▶ [To do]: Leave the pictures out and transcribe every record exactly.

▶ [Front-end code change data]:
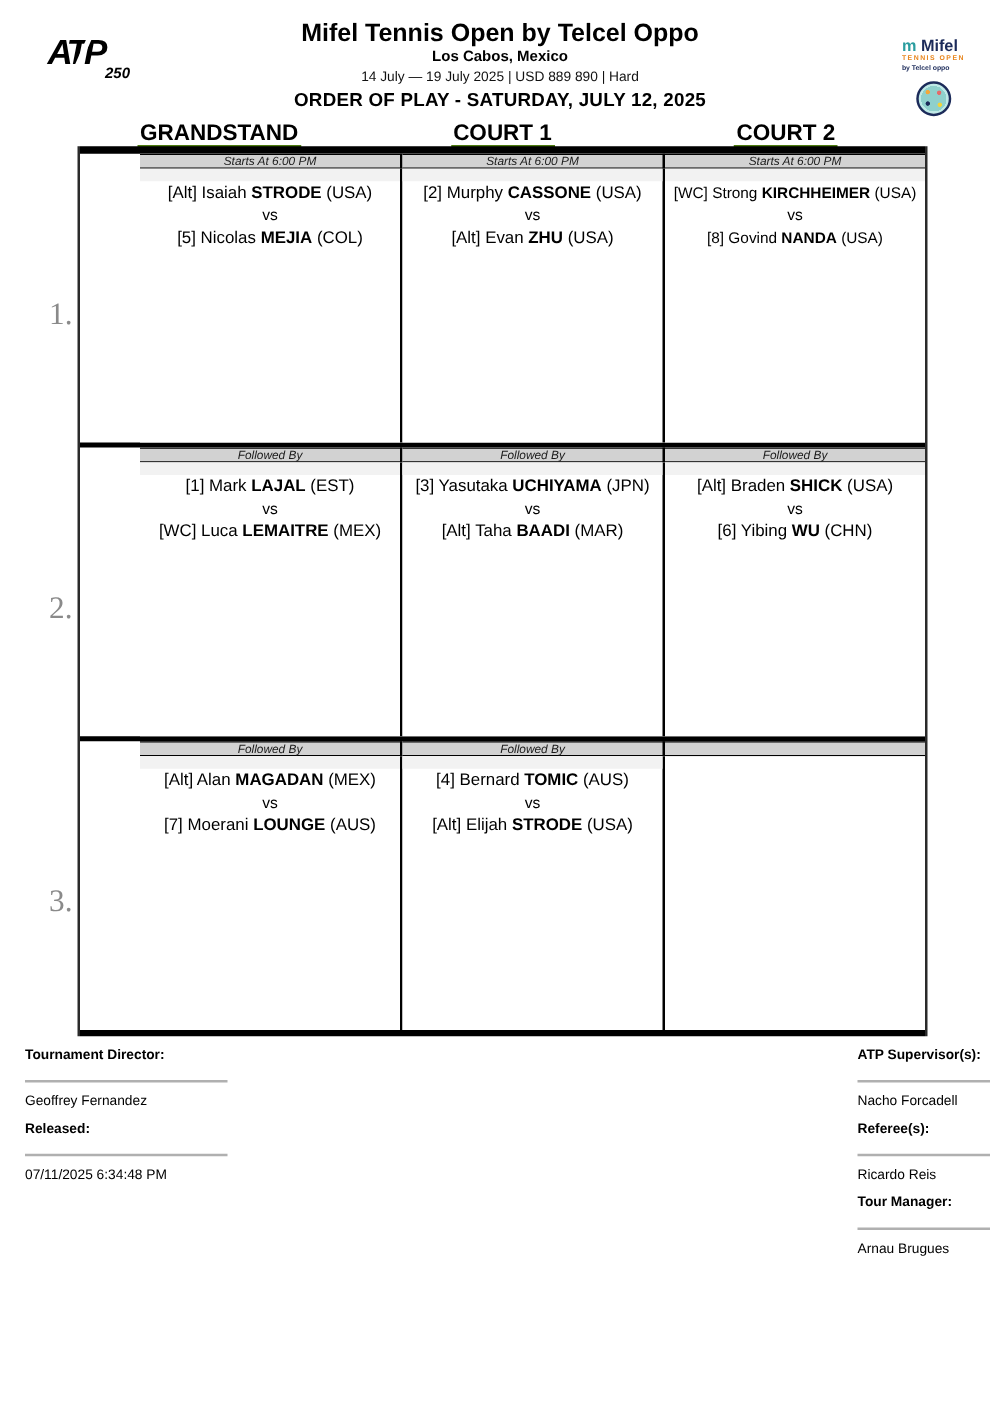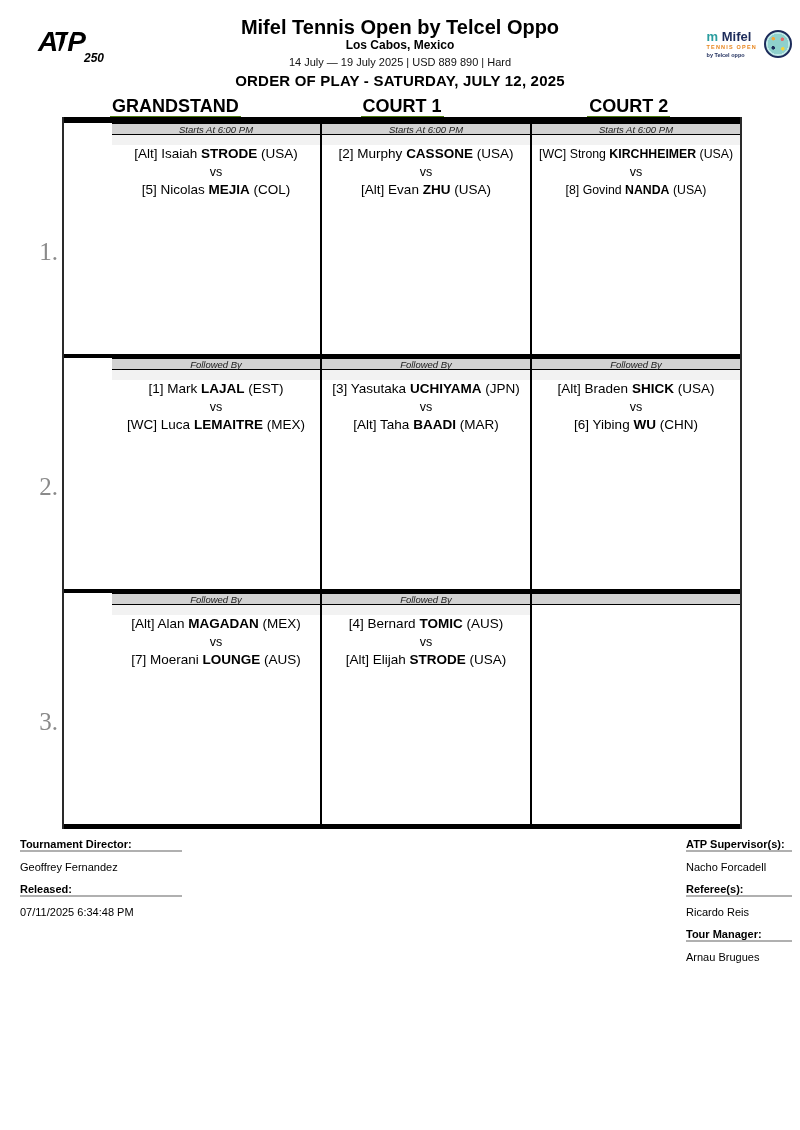--- a/index.html
+++ b/index.html
@@ -15,21 +15,21 @@
   
   .atp-logo{position:absolute;left:38px;top:28px;width:70px;}
   .atp-word{position:relative;font-style:italic;font-weight:900;font-size:28px;line-height:28px;
             letter-spacing:-3px;display:inline-block;}
   .atp-word::after{content:"";position:absolute;left:26px;top:-2px;width:4px;height:34px;
                    background:#fff;transform:rotate(24deg);}
   .atp-tier{display:block;text-align:right;font-style:italic;font-weight:bold;font-size:12px;
             margin-top:-5px;padding-right:4px;}
 
   
-  .mifel-logo{position:absolute;right:8px;top:30px;display:flex;align-items:center;gap:7px;}
+  .mifel-logo{position:absolute;right:28px;top:30px;display:flex;align-items:center;gap:7px;flex-direction:column;}
   .mifel-txt{text-align:left;color:#1c2b5a;line-height:1;}
   .mifel-name{font-size:13px;font-weight:bold;white-space:nowrap;}
   .mifel-mark{color:#2a9d9f;font-weight:900;}
   .mifel-sub{font-size:5.5px;font-weight:bold;letter-spacing:1.2px;color:#e8851c;margin-top:2px;}
   .mifel-sponsor{font-size:5.5px;font-weight:bold;color:#1c2b5a;margin-top:2px;}
   .mifel-ball{width:28px;height:28px;border-radius:50%;border:2px solid #1c2b5a;box-sizing:border-box;
       background:
         radial-gradient(circle at 30% 28%, #f2a83b 1.5px, transparent 2px),
         radial-gradient(circle at 68% 30%, #e46a6a 1.5px, transparent 2px),
         radial-gradient(circle at 30% 66%, #1c2b5a 1.5px, transparent 2px),
@@ -64,21 +64,21 @@
   .cell.small .match{font-size:12.3px;}
   .match .last{font-weight:bold;}
   .match .vs{font-size:12.5px;}
 
   
   .rownum{position:absolute;left:30px;width:28px;text-align:right;color:#8a8a8a;
           font-family:"Liberation Serif",serif;font-size:25px;line-height:26px;}
   .rownum.r1{top:239px;} .rownum.r2{top:474px;} .rownum.r3{top:709px;}
 
   
-  .f-label{font-weight:bold;font-size:11px;padding-bottom:0;border-bottom:2px solid #b0b0b0;
+  .f-label{font-weight:bold;font-size:11px;padding-bottom:14px;border-bottom:2px solid #b0b0b0;
            margin-bottom:9px;}
   .f-value{font-size:11px;margin-bottom:10px;}
   .footer-left{position:absolute;left:20px;top:838px;width:162px;}
   .footer-right{position:absolute;left:686px;top:838px;width:106px;}
   .footer-center{position:absolute;left:110px;top:839px;width:590px;text-align:center;}
   .fc-bold{font-size:11px;font-weight:bold;line-height:13px;}
   .fc-reg{font-size:11px;margin-top:9px;}
 </style>
 </head>
 <body>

▶ [Exercise answer]:
--- a/index.html
+++ b/index.html
@@ -15,21 +15,21 @@
   
   .atp-logo{position:absolute;left:38px;top:28px;width:70px;}
   .atp-word{position:relative;font-style:italic;font-weight:900;font-size:28px;line-height:28px;
             letter-spacing:-3px;display:inline-block;}
   .atp-word::after{content:"";position:absolute;left:26px;top:-2px;width:4px;height:34px;
                    background:#fff;transform:rotate(24deg);}
   .atp-tier{display:block;text-align:right;font-style:italic;font-weight:bold;font-size:12px;
             margin-top:-5px;padding-right:4px;}
 
   
-  .mifel-logo{position:absolute;right:8px;top:30px;display:flex;align-items:center;gap:7px;}
+  .mifel-logo{position:absolute;right:28px;top:30px;display:flex;align-items:center;gap:7px;flex-direction:column;}
   .mifel-txt{text-align:left;color:#1c2b5a;line-height:1;}
   .mifel-name{font-size:13px;font-weight:bold;white-space:nowrap;}
   .mifel-mark{color:#2a9d9f;font-weight:900;}
   .mifel-sub{font-size:5.5px;font-weight:bold;letter-spacing:1.2px;color:#e8851c;margin-top:2px;}
   .mifel-sponsor{font-size:5.5px;font-weight:bold;color:#1c2b5a;margin-top:2px;}
   .mifel-ball{width:28px;height:28px;border-radius:50%;border:2px solid #1c2b5a;box-sizing:border-box;
       background:
         radial-gradient(circle at 30% 28%, #f2a83b 1.5px, transparent 2px),
         radial-gradient(circle at 68% 30%, #e46a6a 1.5px, transparent 2px),
         radial-gradient(circle at 30% 66%, #1c2b5a 1.5px, transparent 2px),
@@ -64,21 +64,21 @@
   .cell.small .match{font-size:12.3px;}
   .match .last{font-weight:bold;}
   .match .vs{font-size:12.5px;}
 
   
   .rownum{position:absolute;left:30px;width:28px;text-align:right;color:#8a8a8a;
           font-family:"Liberation Serif",serif;font-size:25px;line-height:26px;}
   .rownum.r1{top:239px;} .rownum.r2{top:474px;} .rownum.r3{top:709px;}
 
   
-  .f-label{font-weight:bold;font-size:11px;padding-bottom:0;border-bottom:2px solid #b0b0b0;
+  .f-label{font-weight:bold;font-size:11px;padding-bottom:14px;border-bottom:2px solid #b0b0b0;
            margin-bottom:9px;}
   .f-value{font-size:11px;margin-bottom:10px;}
   .footer-left{position:absolute;left:20px;top:838px;width:162px;}
   .footer-right{position:absolute;left:686px;top:838px;width:106px;}
   .footer-center{position:absolute;left:110px;top:839px;width:590px;text-align:center;}
   .fc-bold{font-size:11px;font-weight:bold;line-height:13px;}
   .fc-reg{font-size:11px;margin-top:9px;}
 </style>
 </head>
 <body>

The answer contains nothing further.